BEIJING (AP) — China ordered the United States (US) yesterday to close its consulate in the western city of Chengdu, ratcheting up a diplomatic conflict at a time when relations have sunk to their lowest level in decades.
The move was a response to the US President Donald Trump administration’s order this week for Beijing to close its consulate in Houston after Washington accused Chinese agents of trying to steal medical and other research in Texas.
The Chinese Foreign Ministry appealed to Washington to reverse its “wrong decision”.
Chinese-US relations have soured amid a mounting array of conflicts including trade, the handling of the coronavirus pandemic, technology, spying accusations and Hong Kong.
“The measure taken by China is a legitimate and necessary response to the unjustified act by the US,” said a Foreign Ministry statement.
“The current situation in Chinese-US relations is not what China desires to see. The US is responsible for all this,” the ministry said.
“We once again urge the US to immediately retract its wrong decision and create necessary conditions for bringing the bilateral relationship back on track.”
On Tuesday, the Trump administration ordered the Houston consulate closed within 72 hours.

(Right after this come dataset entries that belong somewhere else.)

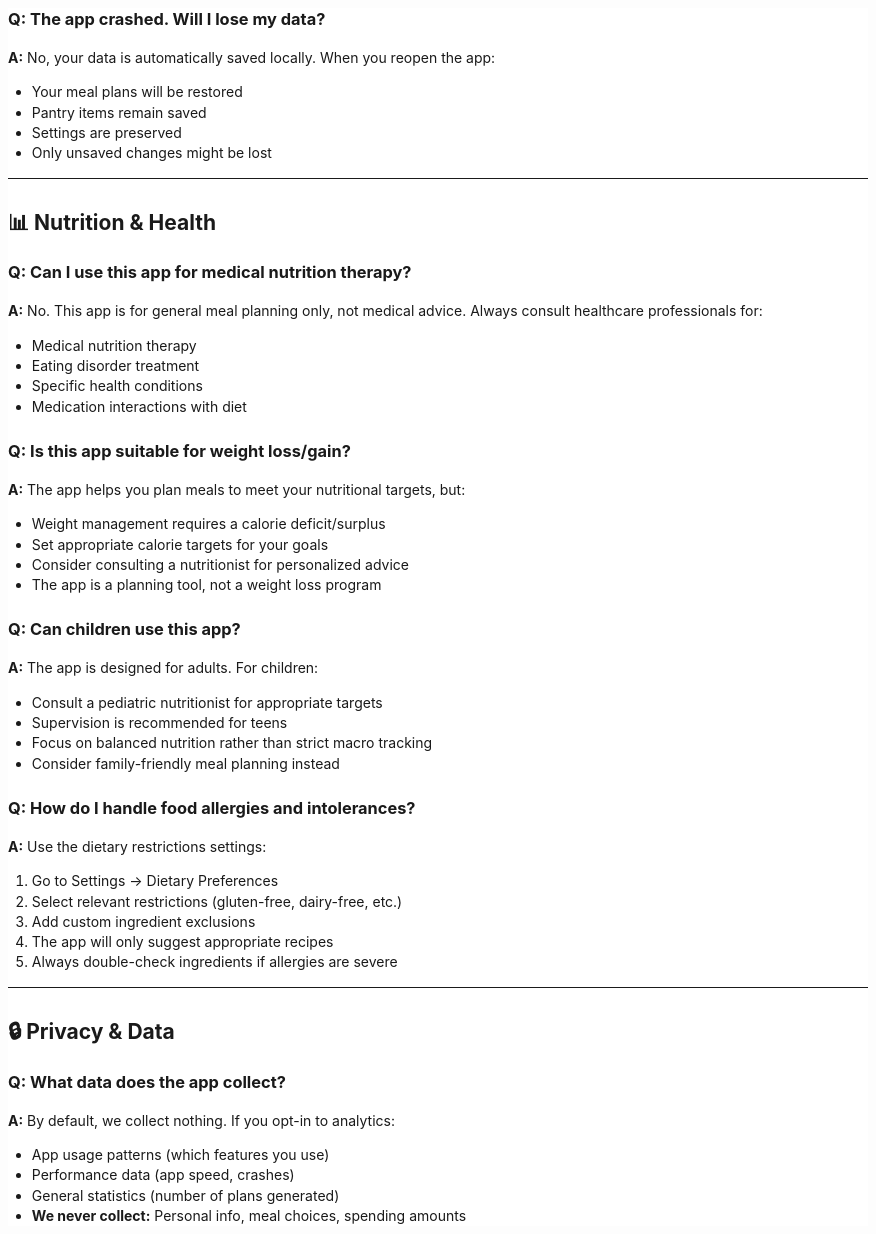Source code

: ### Q: The app crashed. Will I lose my data?
**A:** No, your data is automatically saved locally. When you reopen the app:
- Your meal plans will be restored
- Pantry items remain saved
- Settings are preserved
- Only unsaved changes might be lost

---

## 📊 Nutrition & Health

### Q: Can I use this app for medical nutrition therapy?
**A:** No. This app is for general meal planning only, not medical advice. Always consult healthcare professionals for:
- Medical nutrition therapy
- Eating disorder treatment
- Specific health conditions
- Medication interactions with diet

### Q: Is this app suitable for weight loss/gain?
**A:** The app helps you plan meals to meet your nutritional targets, but:
- Weight management requires a calorie deficit/surplus
- Set appropriate calorie targets for your goals
- Consider consulting a nutritionist for personalized advice
- The app is a planning tool, not a weight loss program

### Q: Can children use this app?
**A:** The app is designed for adults. For children:
- Consult a pediatric nutritionist for appropriate targets
- Supervision is recommended for teens
- Focus on balanced nutrition rather than strict macro tracking
- Consider family-friendly meal planning instead

### Q: How do I handle food allergies and intolerances?
**A:** Use the dietary restrictions settings:
1. Go to Settings → Dietary Preferences
2. Select relevant restrictions (gluten-free, dairy-free, etc.)
3. Add custom ingredient exclusions
4. The app will only suggest appropriate recipes
5. Always double-check ingredients if allergies are severe

---

## 🔒 Privacy & Data

### Q: What data does the app collect?
**A:** By default, we collect nothing. If you opt-in to analytics:
- App usage patterns (which features you use)
- Performance data (app speed, crashes)
- General statistics (number of plans generated)
- **We never collect:** Personal info, meal choices, spending amounts
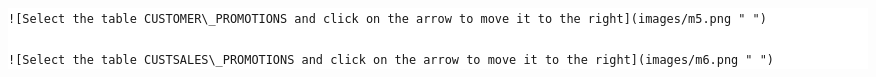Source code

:     ![Select the table CUSTOMER\_PROMOTIONS and click on the arrow to move it to the right](images/m5.png " ")

    ![Select the table CUSTSALES\_PROMOTIONS and click on the arrow to move it to the right](images/m6.png " ")
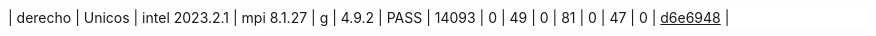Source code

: | derecho | Unicos | intel 2023.2.1 | mpi 8.1.27  | g | 4.9.2  | PASS | 14093 | 0 | 49 | 0 | 81 | 0 | 47 | 0 | <a href="https://github.com/esmf-org/esmf-test-artifacts/tree/d6e6948b7f23845f75df9879a9b530b333d5b0c4/patch_8.6.1/intel/2023.2.1/g/mpi/8.1.27" target="_blank">d6e6948</a> | 
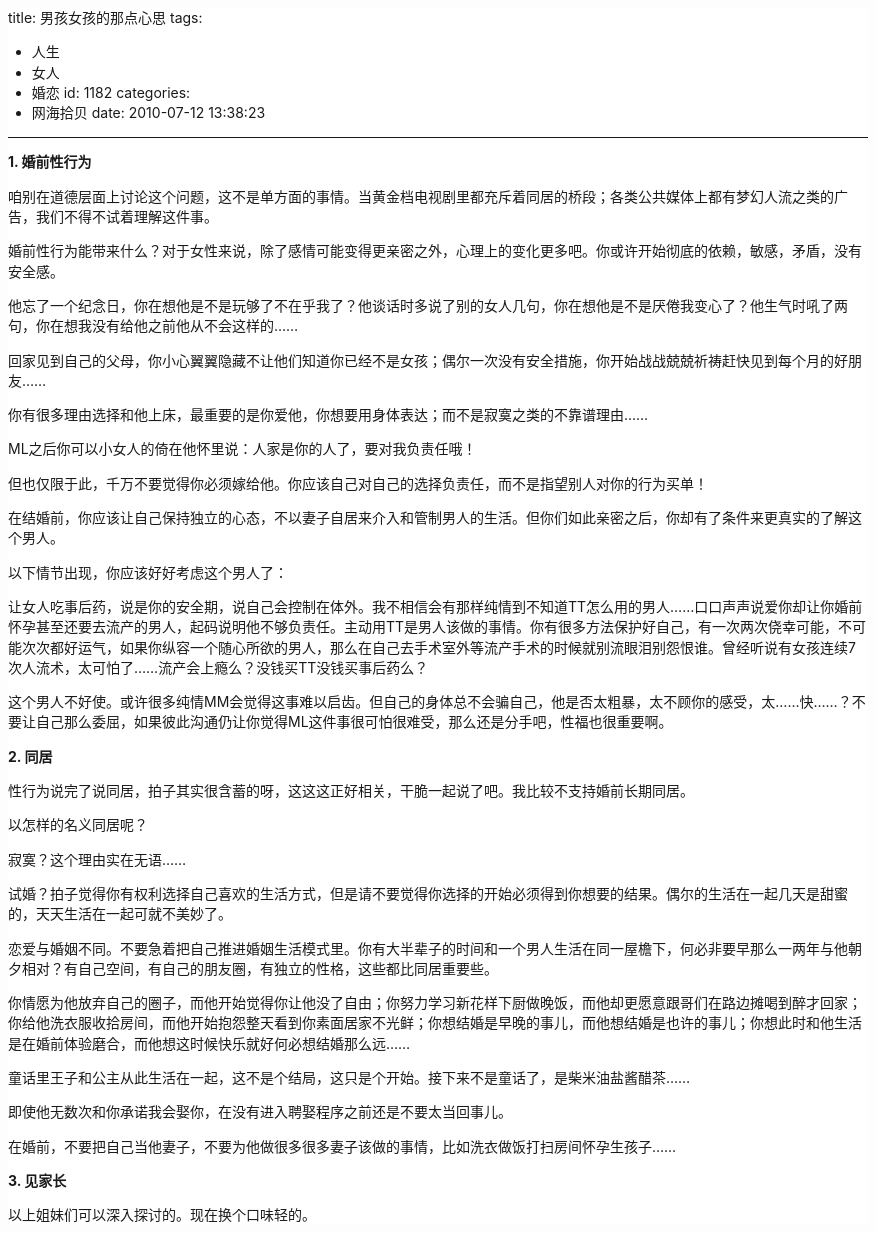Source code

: title: 男孩女孩的那点心思
tags:
  - 人生
  - 女人
  - 婚恋
id: 1182
categories:
  - 网海拾贝
date: 2010-07-12 13:38:23
---

**1\. 婚前性行为**

咱别在道德层面上讨论这个问题，这不是单方面的事情。当黄金档电视剧里都充斥着同居的桥段；各类公共媒体上都有梦幻人流之类的广告，我们不得不试着理解这件事。

婚前性行为能带来什么？对于女性来说，除了感情可能变得更亲密之外，心理上的变化更多吧。你或许开始彻底的依赖，敏感，矛盾，没有安全感。

他忘了一个纪念日，你在想他是不是玩够了不在乎我了？他谈话时多说了别的女人几句，你在想他是不是厌倦我变心了？他生气时吼了两句，你在想我没有给他之前他从不会这样的……

回家见到自己的父母，你小心翼翼隐藏不让他们知道你已经不是女孩；偶尔一次没有安全措施，你开始战战兢兢祈祷赶快见到每个月的好朋友……

你有很多理由选择和他上床，最重要的是你爱他，你想要用身体表达；而不是寂寞之类的不靠谱理由……

ML之后你可以小女人的倚在他怀里说：人家是你的人了，要对我负责任哦！

但也仅限于此，千万不要觉得你必须嫁给他。你应该自己对自己的选择负责任，而不是指望别人对你的行为买单！

在结婚前，你应该让自己保持独立的心态，不以妻子自居来介入和管制男人的生活。但你们如此亲密之后，你却有了条件来更真实的了解这个男人。

以下情节出现，你应该好好考虑这个男人了：

让女人吃事后药，说是你的安全期，说自己会控制在体外。我不相信会有那样纯情到不知道TT怎么用的男人……口口声声说爱你却让你婚前怀孕甚至还要去流产的男人，起码说明他不够负责任。主动用TT是男人该做的事情。你有很多方法保护好自己，有一次两次侥幸可能，不可能次次都好运气，如果你纵容一个随心所欲的男人，那么在自己去手术室外等流产手术的时候就别流眼泪别怨恨谁。曾经听说有女孩连续7次人流术，太可怕了……流产会上瘾么？没钱买TT没钱买事后药么？

这个男人不好使。或许很多纯情MM会觉得这事难以启齿。但自己的身体总不会骗自己，他是否太粗暴，太不顾你的感受，太……快……？不要让自己那么委屈，如果彼此沟通仍让你觉得ML这件事很可怕很难受，那么还是分手吧，性福也很重要啊。

**2\. 同居**

性行为说完了说同居，拍子其实很含蓄的呀，这这这正好相关，干脆一起说了吧。我比较不支持婚前长期同居。

以怎样的名义同居呢？

寂寞？这个理由实在无语……

试婚？拍子觉得你有权利选择自己喜欢的生活方式，但是请不要觉得你选择的开始必须得到你想要的结果。偶尔的生活在一起几天是甜蜜的，天天生活在一起可就不美妙了。

恋爱与婚姻不同。不要急着把自己推进婚姻生活模式里。你有大半辈子的时间和一个男人生活在同一屋檐下，何必非要早那么一两年与他朝夕相对？有自己空间，有自己的朋友圈，有独立的性格，这些都比同居重要些。

你情愿为他放弃自己的圈子，而他开始觉得你让他没了自由；你努力学习新花样下厨做晚饭，而他却更愿意跟哥们在路边摊喝到醉才回家；你给他洗衣服收拾房间，而他开始抱怨整天看到你素面居家不光鲜；你想结婚是早晚的事儿，而他想结婚是也许的事儿；你想此时和他生活是在婚前体验磨合，而他想这时候快乐就好何必想结婚那么远……

童话里王子和公主从此生活在一起，这不是个结局，这只是个开始。接下来不是童话了，是柴米油盐酱醋茶……

即使他无数次和你承诺我会娶你，在没有进入聘娶程序之前还是不要太当回事儿。

在婚前，不要把自己当他妻子，不要为他做很多很多妻子该做的事情，比如洗衣做饭打扫房间怀孕生孩子……

**3\. 见家长**

以上姐妹们可以深入探讨的。现在换个口味轻的。
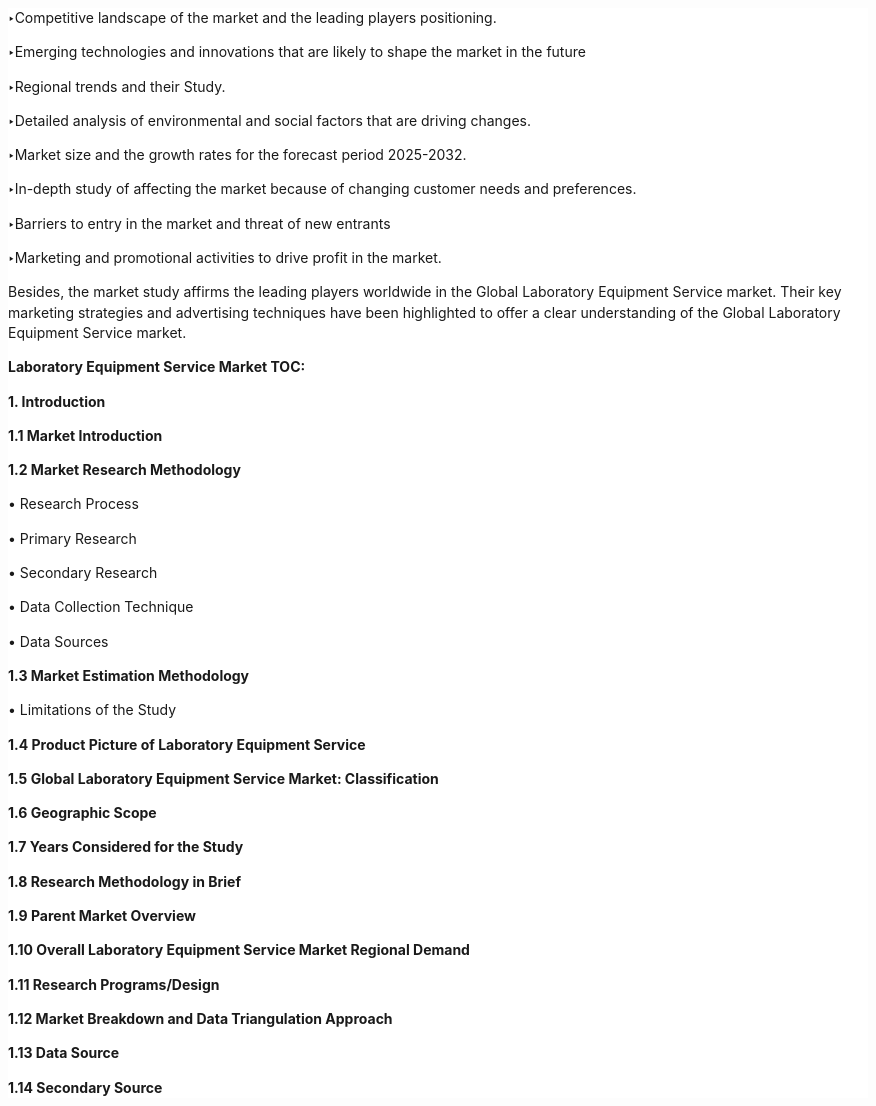 <strong>‣</strong>Competitive landscape of the market and the leading players positioning.

<strong>‣</strong>Emerging technologies and innovations that are likely to shape the market in the future

<strong>‣</strong>Regional trends and their Study.

<strong>‣</strong>Detailed analysis of environmental and social factors that are driving changes.

<strong>‣</strong>Market size and the growth rates for the forecast period 2025-2032.

<strong>‣</strong>In-depth study of affecting the market because of changing customer needs and preferences.

<strong>‣</strong>Barriers to entry in the market and threat of new entrants

<strong>‣</strong>Marketing and promotional activities to drive profit in the market.

Besides, the market study affirms the leading players worldwide in the Global Laboratory Equipment Service market. Their key marketing strategies and advertising techniques have been highlighted to offer a clear understanding of the Global Laboratory Equipment Service market.

<strong>Laboratory Equipment Service Market TOC:</strong>

<strong>1. Introduction</strong>

<strong>1.1 Market Introduction</strong>

<strong>1.2 Market Research Methodology</strong>

• Research Process

• Primary Research

• Secondary Research

• Data Collection Technique

• Data Sources

<strong>1.3 Market Estimation Methodology</strong>

• Limitations of the Study

<strong>1.4 Product Picture of Laboratory Equipment Service</strong>

<strong>1.5 Global Laboratory Equipment Service Market: Classification</strong>

<strong>1.6 Geographic Scope</strong>

<strong>1.7 Years Considered for the Study</strong>

<strong>1.8 Research Methodology in Brief</strong>

<strong>1.9 Parent Market Overview</strong>

<strong>1.10 Overall Laboratory Equipment Service Market Regional Demand</strong>

<strong>1.11 Research Programs/Design</strong>

<strong>1.12 Market Breakdown and Data Triangulation Approach</strong>

<strong>1.13 Data Source</strong>

<strong>1.14 Secondary Source</strong>
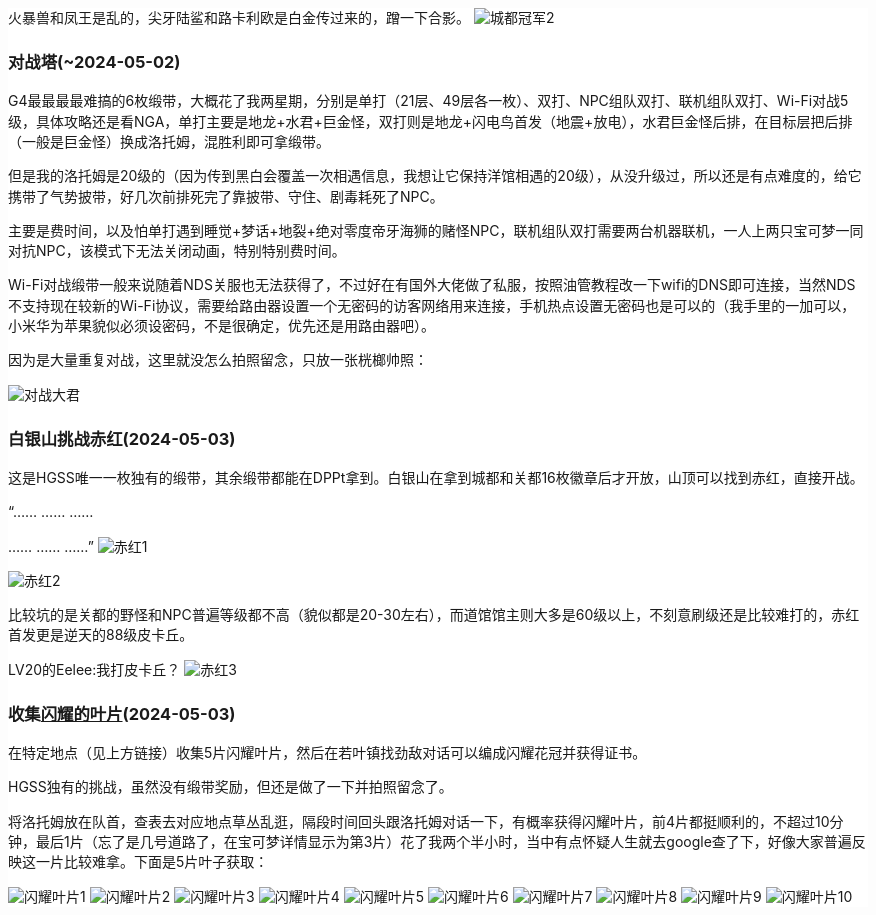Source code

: 火暴兽和凤王是乱的，尖牙陆鲨和路卡利欧是白金传过来的，蹭一下合影。
![城都冠军2](https://origin.picgo.net/2025/08/18/2b337a503ee601240.webp)

### 对战塔(~2024-05-02)

G4最最最最难搞的6枚缎带，大概花了我两星期，分别是单打（21层、49层各一枚）、双打、NPC组队双打、联机组队双打、Wi-Fi对战5级，具体攻略还是看NGA，单打主要是地龙+水君+巨金怪，双打则是地龙+闪电鸟首发（地震+放电），水君巨金怪后排，在目标层把后排（一般是巨金怪）换成洛托姆，混胜利即可拿缎带。

但是我的洛托姆是20级的（因为传到黑白会覆盖一次相遇信息，我想让它保持洋馆相遇的20级），从没升级过，所以还是有点难度的，给它携带了气势披带，好几次前排死完了靠披带、守住、剧毒耗死了NPC。

主要是费时间，以及怕单打遇到睡觉+梦话+地裂+绝对零度帝牙海狮的赌怪NPC，联机组队双打需要两台机器联机，一人上两只宝可梦一同对抗NPC，该模式下无法关闭动画，特别特别费时间。

Wi-Fi对战缎带一般来说随着NDS关服也无法获得了，不过好在有国外大佬做了私服，按照油管教程改一下wifi的DNS即可连接，当然NDS不支持现在较新的Wi-Fi协议，需要给路由器设置一个无密码的访客网络用来连接，手机热点设置无密码也是可以的（我手里的一加可以，小米华为苹果貌似必须设密码，不是很确定，优先还是用路由器吧）。

因为是大量重复对战，这里就没怎么拍照留念，只放一张桄榔帅照：

![对战大君](https://origin.picgo.net/2025/08/18/f4a0113a4de00b39a34b2434d1e9f54b53d53e2c3446abdc.webp)

### 白银山挑战赤红(2024-05-03)

这是HGSS唯一一枚独有的缎带，其余缎带都能在DPPt拿到。白银山在拿到城都和关都16枚徽章后才开放，山顶可以找到赤红，直接开战。

“…… …… ……

…… …… ……”
![赤红1](https://origin.picgo.net/2025/08/18/1edec74adb24fed22.webp)

![赤红2](https://origin.picgo.net/2025/08/18/26f3d489425b2f5aa.webp)

比较坑的是关都的野怪和NPC普遍等级都不高（貌似都是20-30左右），而道馆馆主则大多是60级以上，不刻意刷级还是比较难打的，赤红首发更是逆天的88级皮卡丘。

LV20的Eelee:我打皮卡丘？
![赤红3](https://origin.picgo.net/2025/08/18/3a7fef38692461653.webp)

### 收集[闪耀的叶片](https://wiki.52poke.com/wiki/%E9%97%AA%E8%80%80%E7%9A%84%E5%8F%B6%E7%89%87)(2024-05-03)

在特定地点（见上方链接）收集5片闪耀叶片，然后在若叶镇找劲敌对话可以编成闪耀花冠并获得证书。

HGSS独有的挑战，虽然没有缎带奖励，但还是做了一下并拍照留念了。

将洛托姆放在队首，查表去对应地点草丛乱逛，隔段时间回头跟洛托姆对话一下，有概率获得闪耀叶片，前4片都挺顺利的，不超过10分钟，最后1片（忘了是几号道路了，在宝可梦详情显示为第3片）花了我两个半小时，当中有点怀疑人生就去google查了下，好像大家普遍反映这一片比较难拿。下面是5片叶子获取：

![闪耀叶片1](https://origin.picgo.net/2025/08/18/139081c219da6309f.webp)
![闪耀叶片2](https://origin.picgo.net/2025/08/18/2cf521282b0772b6c.webp)
![闪耀叶片3](https://origin.picgo.net/2025/08/18/3bb8b7c4b0372426a.webp)
![闪耀叶片4](https://origin.picgo.net/2025/08/18/4499230db307e8afe.webp)
![闪耀叶片5](https://origin.picgo.net/2025/08/18/5e125c099ab3f47df.webp)
![闪耀叶片6](https://origin.picgo.net/2025/08/18/6b074336029754d82.webp)
![闪耀叶片7](https://origin.picgo.net/2025/08/18/745291cea697ebb4d.webp)
![闪耀叶片8](https://origin.picgo.net/2025/08/18/85069c926ed7bb87a.webp)
![闪耀叶片9](https://origin.picgo.net/2025/08/18/99d45888be2569cc8.webp)
![闪耀叶片10](https://origin.picgo.net/2025/08/18/10af3a47987ae94e78.webp)
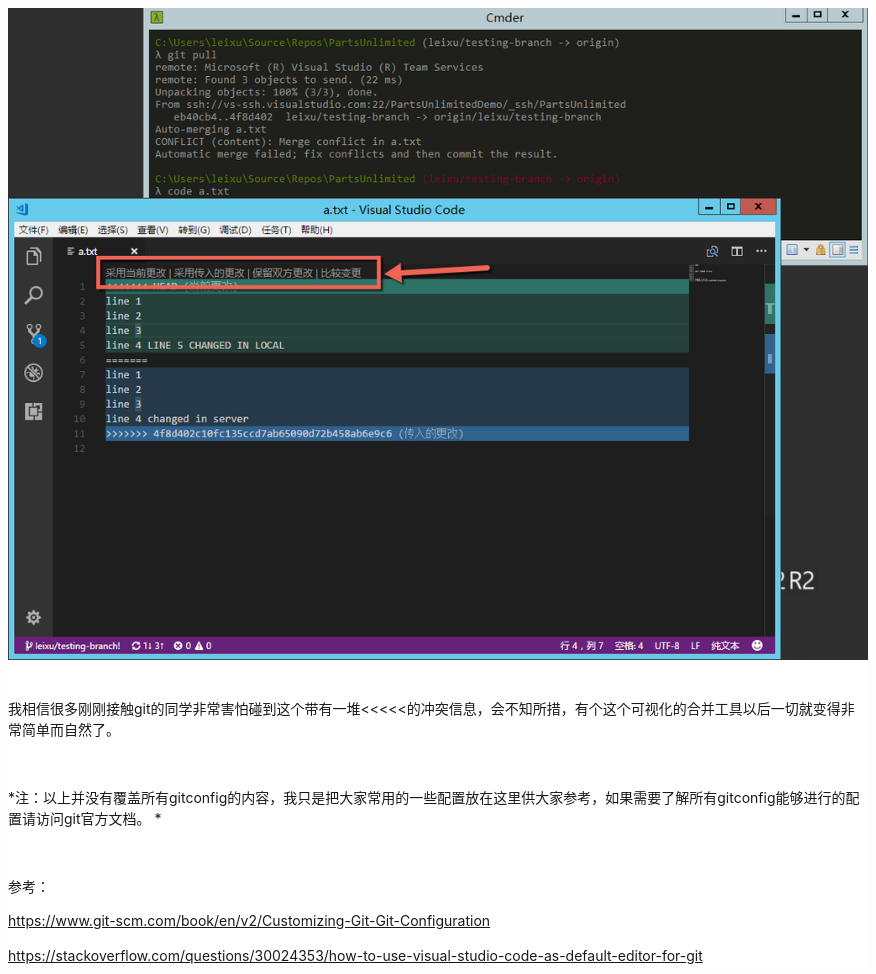 ![](images/diff-view.png)
 

我相信很多刚刚接触git的同学非常害怕碰到这个带有一堆\<\<\<\<\<的冲突信息，会不知所措，有个这个可视化的合并工具以后一切就变得非常简单而自然了。 

 

*注：以上并没有覆盖所有gitconfig的内容，我只是把大家常用的一些配置放在这里供大家参考，如果需要了解所有gitconfig能够进行的配置请访问git官方文档。 *

 

参考： 

<https://www.git-scm.com/book/en/v2/Customizing-Git-Git-Configuration> 

<https://stackoverflow.com/questions/30024353/how-to-use-visual-studio-code-as-default-editor-for-git> 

It alleged Chinese agents tried to steal data from facilities including the Texas A&M medical system.
The ministry on Thursday rejected the allegations as “malicious slander” and warned the Houston consulate’s closure was “breaking down the bridge of friendship” between the two countries.
The US has an embassy in Beijing and consulates in five other mainland cities — Shanghai, Guangzhou, Chengdu, Shenyang and Wuhan. It also has a consulate in Hong Kong, a Chinese territory.
The consulate in Chengdu is responsible for monitoring Tibet and other areas in the southwest inhabited by non-ethnic Chinese minorities that are considered especially sensitive by Beijing.
Asian stock markets, already uneasy about the uncertain pace of recovery from the coronavirus pandemic, fell yesterday on the news of the closure.
“Alongside the eviction of the Houston Chinese Consulate, the risk of the US-China conflict escalating into a ‘Cold War’ is worrying,” said Hayaki Narita of Mizuho Bank in a report.